AVS 56th International Symposium & Exhibition
    Surface Science Wednesday Sessions
       Session SS1-WeM

Paper SS1-WeM11
Key Processes of Ice-Multilayer Evolution during Growth and Annealing Studied with STM

Wednesday, November 11, 2009, 11:20 am, Room M

Session: Water/Surface Interactions & Environmental Chemistry I
Presenter: K. Thürmer, Sandia National Laboratories
Authors: K. Thürmer, Sandia National Laboratories
S. Nie, Sandia National Laboratories
N.C. Bartelt, Sandia National Laboratories
Correspondent: Click to Email

Although extensive research has been aimed at the structure of ice films [1], important details of the morphology evolution, especially for films in the nm-thickness range, have remained elusive. Our capability to image up to 30 molecular layers of ice with STM [2], enables us to track the film evolution during growth and annealing. In particular, we investigate the role of new-layer nucleation and surface self-diffusion.

As reported before by others, we observe that water deposited onto Pt(111) below 120K forms amorphous films, whereas metastable cubic ice appears between 120K and ~150K. At 140K and a mean film thickness of ~1nm the film consists of 2-3 nm high crystallites, embedded in a one bilayer high wetting layer. Analyzing the annealing behavior of these crystallites we find [3] that the rate at which new layers nucleate, and not surface diffusion, determines how fast individual crystallites equilibrate. The resistance to nucleate new layers even during deposition has a surprising effect on thicker films: The deposited water attaches preferentially to growth spirals around screw dislocations, promoting the formation of metastable cubic ice [2].

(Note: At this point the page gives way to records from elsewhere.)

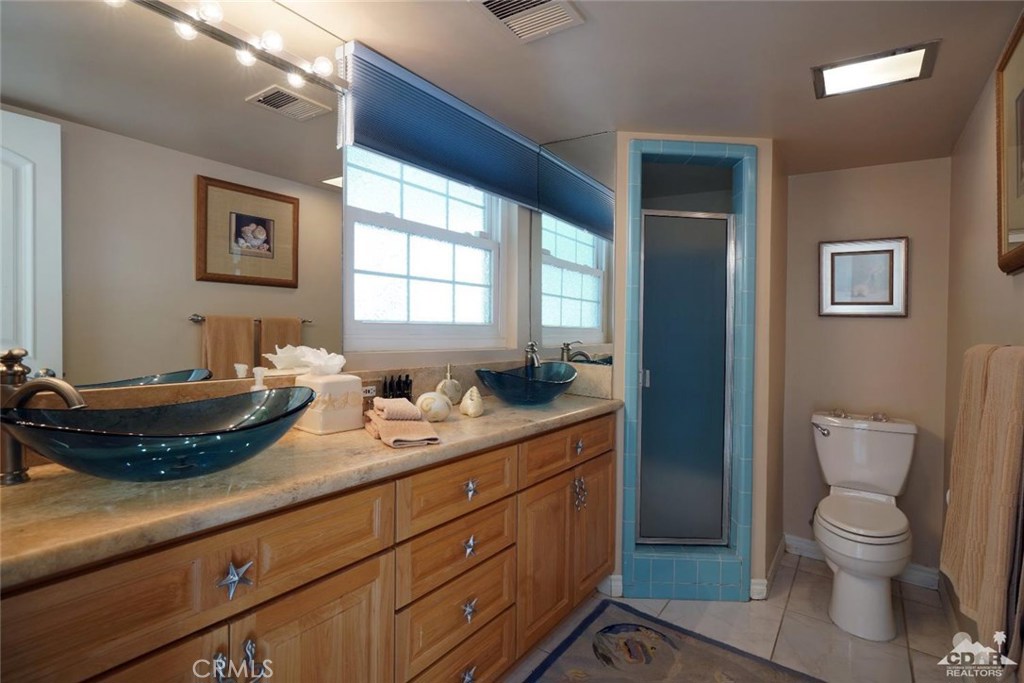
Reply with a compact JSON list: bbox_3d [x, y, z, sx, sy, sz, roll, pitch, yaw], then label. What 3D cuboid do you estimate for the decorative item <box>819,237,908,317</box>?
[{"bbox_3d":[1.796,-0.320,2.339,0.360,0.395,0.025,1,1,37],"label":"decorative item"}]

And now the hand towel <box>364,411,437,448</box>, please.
[{"bbox_3d":[-0.332,0.246,1.334,0.135,0.046,0.340,0,1,-26],"label":"hand towel"}]

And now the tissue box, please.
[{"bbox_3d":[-0.566,0.189,1.402,0.145,0.154,0.145,1,1,40],"label":"tissue box"}]

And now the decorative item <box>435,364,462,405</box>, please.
[{"bbox_3d":[-0.263,0.175,1.914,0.105,0.176,0.075,0,1,-30],"label":"decorative item"}]

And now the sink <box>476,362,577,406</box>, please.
[{"bbox_3d":[0.075,0.187,1.928,0.360,0.160,0.545,1,1,37],"label":"sink"}]

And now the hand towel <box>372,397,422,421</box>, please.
[{"bbox_3d":[-0.341,0.196,1.350,0.115,0.048,0.165,0,1,-22],"label":"hand towel"}]

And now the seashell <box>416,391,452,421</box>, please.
[{"bbox_3d":[-0.264,0.220,1.564,0.116,0.096,0.100,1,1,-9],"label":"seashell"}]

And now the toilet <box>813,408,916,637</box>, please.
[{"bbox_3d":[1.576,0.783,2.058,0.410,0.820,0.710,1,1,37],"label":"toilet"}]

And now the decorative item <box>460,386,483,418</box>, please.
[{"bbox_3d":[-0.141,0.214,1.617,0.078,0.105,0.070,1,1,-6],"label":"decorative item"}]

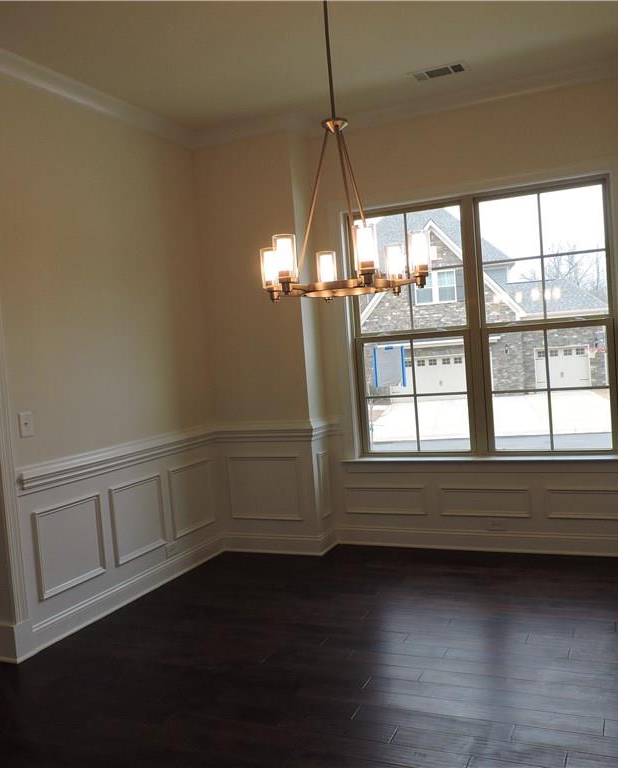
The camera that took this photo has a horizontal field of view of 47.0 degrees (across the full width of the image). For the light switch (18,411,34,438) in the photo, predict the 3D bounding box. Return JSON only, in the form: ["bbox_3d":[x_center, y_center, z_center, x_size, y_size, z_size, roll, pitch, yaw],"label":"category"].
[{"bbox_3d":[-1.442,0.208,3.642,0.012,0.122,0.078,-3,3,25],"label":"light switch"}]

Finally, we report the first measurements of surface self-diffusion on ice. Using uniform 5-nm-thick ice films (grown at 145K) as templates, we deposited a fraction of a monolayer of water at 115K to create metastable arrays of 2D-islands. By quantifying the Ostwald ripening of these arrays upon annealing between 115 and 135 K, we extract temperature-dependent diffusion rates and determine the activation energy for surface self-diffusion to be (0.4+-0.1) eV [4].

[1] A. Verdaguer, G. M. Sacha, H. Bluhm, and M. Salmeron, Chem. Rev. 106, 1478 (2006).

[2] K. Thürmer and N. C. Bartelt, Phys. Rev. B 77, 195425 (2008).

[3] K. Thürmer and N. C. Bartelt, Phys. Rev. Lett. 100, 186101 (2008).

[4] S. Nie, N. C. Bartelt, and K. Thürmer, Phys. Rev. Lett. 102, 136101 (2009).